━━━ Belge metni

BİRLİK BERABERLİK ŞART-I
(Birlik ve Beraberlik İstiyormuyuz, O Zaman Hepimiz Bir Şeyler Yapmalıyız. Ne Yapabiliriz?)
Bakıyorum herkes birlk beraberlikten bahsediyor, ama can kulağıyla dinlediğimizde kendi birlik berabrliginden bahsettiğini şıp diye anlıyoruz… Benim bazıları da birlik ve beraberlik şart diyor ve şartları var bunun dyor… Birlik şartı nedir ki?
Kişiler, topluluklar, topluluklarda toplum içinde yaşarlar, bizim toplumumuz Türkiye Cumhuriyeti vatandaşlarıdır, topluluklarımız ise siyasal değerlendirirsek partilerimiz, meshepsel aidiyetler, cemaatler acısından tahrikatlarımız, etnik grup aidiyeti acısından örneğin Ben Türküm gibi… Şimdi bunların bir uzlaşıyla birlik içinde hareket etmesi gerekiyor, bu gerek nasıl yerine getirilir, asgari bir müşterek üzere müzakere edilir bunlar belirlenir, bunların üzerine bir sözleşme yapılır. Buna modern devletler de anayasa denir, toplulukların katkılarıyla yapılan asgari müşterek üzere uzlaşılan sözleşmeler toplumları bir arada, birlik için de tutar… Biz ne yapıyoruz, gücü ele geçirdiğimiz de kendi şartlarımızı karşı tarafa dayatıyoruz, dün böyleydi, bugün de böyle toplumsal sorunlar üzerinden beslenen bir siyasi yöntem edinmişiz, türban bir grup yasaklar, bir grup destekler buradan kendimize siyasi bir taraftar kitlesi buluruz… Kürt dili yasaklanır bir örgüt de, Kürtlere sizin adınıza mücadele ediyorum diye ortaya çıkar toplumun bu sorununu kullanır ve sorun da örgüt de büyür başımıza bela olur, sonra Kürtler dahil herkes anlar ki, bu işin için de emperyalist oyunlar varmış kendilerinin sandıkları örgüt ve parti başka bir yere hizmet ediyormuş… “Toplumsal sorunları çözme yetinimiz birliğimizin garantilerindendir. Fikri Adil”

━━━━━━

• Görev: Birlik beraberlik yazısında "topluluklarımız" için sayılan örneklerin hepsini metindeki sözcüklerle sıralayın.

━━━ Veriler

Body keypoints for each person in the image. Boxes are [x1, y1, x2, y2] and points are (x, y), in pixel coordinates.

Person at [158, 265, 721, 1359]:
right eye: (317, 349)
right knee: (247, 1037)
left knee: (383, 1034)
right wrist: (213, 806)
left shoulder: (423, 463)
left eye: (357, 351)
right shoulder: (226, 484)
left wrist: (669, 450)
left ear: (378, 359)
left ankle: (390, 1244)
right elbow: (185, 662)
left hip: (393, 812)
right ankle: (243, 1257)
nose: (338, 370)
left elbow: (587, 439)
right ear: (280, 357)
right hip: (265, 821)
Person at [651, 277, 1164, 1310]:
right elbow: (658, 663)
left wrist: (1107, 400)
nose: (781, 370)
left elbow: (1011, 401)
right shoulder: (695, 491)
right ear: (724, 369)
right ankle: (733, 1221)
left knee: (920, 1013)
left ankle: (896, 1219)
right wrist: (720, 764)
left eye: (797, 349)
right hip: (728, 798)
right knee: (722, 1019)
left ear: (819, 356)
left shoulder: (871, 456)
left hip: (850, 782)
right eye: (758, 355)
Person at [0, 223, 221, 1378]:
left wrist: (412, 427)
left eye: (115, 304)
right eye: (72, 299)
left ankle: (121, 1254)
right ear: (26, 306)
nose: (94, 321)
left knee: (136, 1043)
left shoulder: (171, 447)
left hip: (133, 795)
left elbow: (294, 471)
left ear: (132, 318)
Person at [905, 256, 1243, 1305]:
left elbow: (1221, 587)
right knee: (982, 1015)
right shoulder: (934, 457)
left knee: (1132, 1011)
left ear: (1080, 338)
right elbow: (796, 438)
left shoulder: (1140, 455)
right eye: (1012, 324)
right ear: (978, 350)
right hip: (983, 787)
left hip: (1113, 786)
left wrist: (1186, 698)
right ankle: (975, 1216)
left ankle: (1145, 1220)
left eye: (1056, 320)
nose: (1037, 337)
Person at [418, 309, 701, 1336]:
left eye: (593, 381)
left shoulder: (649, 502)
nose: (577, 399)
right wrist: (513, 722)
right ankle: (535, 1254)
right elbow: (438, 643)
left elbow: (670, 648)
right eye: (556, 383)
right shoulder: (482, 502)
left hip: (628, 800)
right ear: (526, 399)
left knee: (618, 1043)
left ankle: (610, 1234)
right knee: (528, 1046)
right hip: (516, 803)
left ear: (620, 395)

━━━━━━
━━━ Veriler

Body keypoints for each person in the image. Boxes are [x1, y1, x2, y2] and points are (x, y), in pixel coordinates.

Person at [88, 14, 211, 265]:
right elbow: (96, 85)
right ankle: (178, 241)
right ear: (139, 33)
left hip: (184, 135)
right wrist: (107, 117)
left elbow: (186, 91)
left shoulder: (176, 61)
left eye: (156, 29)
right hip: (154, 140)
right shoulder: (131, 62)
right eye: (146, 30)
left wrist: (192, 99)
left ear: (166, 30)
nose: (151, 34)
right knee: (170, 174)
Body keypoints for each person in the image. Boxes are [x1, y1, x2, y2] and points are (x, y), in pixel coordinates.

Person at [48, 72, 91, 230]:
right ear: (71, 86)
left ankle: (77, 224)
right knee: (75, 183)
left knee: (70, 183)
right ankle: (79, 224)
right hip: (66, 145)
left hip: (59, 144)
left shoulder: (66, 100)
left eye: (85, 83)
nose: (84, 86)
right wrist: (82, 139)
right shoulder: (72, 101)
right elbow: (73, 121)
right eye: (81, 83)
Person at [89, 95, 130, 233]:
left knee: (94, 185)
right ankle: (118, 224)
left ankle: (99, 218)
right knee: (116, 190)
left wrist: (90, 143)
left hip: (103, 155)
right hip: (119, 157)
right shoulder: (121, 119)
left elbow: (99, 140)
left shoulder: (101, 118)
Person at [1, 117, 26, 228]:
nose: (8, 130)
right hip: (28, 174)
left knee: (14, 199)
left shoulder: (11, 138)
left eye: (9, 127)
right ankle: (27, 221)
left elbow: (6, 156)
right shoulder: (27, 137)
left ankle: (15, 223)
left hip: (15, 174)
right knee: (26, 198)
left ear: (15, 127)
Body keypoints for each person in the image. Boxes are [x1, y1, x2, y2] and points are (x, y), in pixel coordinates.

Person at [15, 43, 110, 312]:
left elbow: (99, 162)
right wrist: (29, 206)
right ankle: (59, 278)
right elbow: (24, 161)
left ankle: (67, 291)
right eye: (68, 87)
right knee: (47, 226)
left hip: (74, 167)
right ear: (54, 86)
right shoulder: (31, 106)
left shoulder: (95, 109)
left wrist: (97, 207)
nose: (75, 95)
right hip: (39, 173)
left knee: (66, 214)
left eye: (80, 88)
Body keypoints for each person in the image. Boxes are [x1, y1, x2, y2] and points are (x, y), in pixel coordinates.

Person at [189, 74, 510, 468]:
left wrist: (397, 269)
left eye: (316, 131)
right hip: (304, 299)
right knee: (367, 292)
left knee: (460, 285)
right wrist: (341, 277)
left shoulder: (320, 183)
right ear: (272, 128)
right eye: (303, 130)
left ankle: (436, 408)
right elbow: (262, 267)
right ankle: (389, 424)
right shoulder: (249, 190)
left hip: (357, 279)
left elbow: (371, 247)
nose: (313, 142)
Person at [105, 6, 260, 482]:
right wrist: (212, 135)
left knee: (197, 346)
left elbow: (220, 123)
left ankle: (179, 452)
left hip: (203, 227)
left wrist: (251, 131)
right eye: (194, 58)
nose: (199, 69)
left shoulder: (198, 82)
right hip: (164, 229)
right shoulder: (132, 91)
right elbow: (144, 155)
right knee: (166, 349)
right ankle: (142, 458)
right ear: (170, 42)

━━━━━━

• Yanıt:
- partilerimiz (siyasal açıdan)
- meshepsel aidiyetler
- tahrikatlarımız (cemaatler açısından)
- etnik grup aidiyeti (örneğin "Ben Türküm")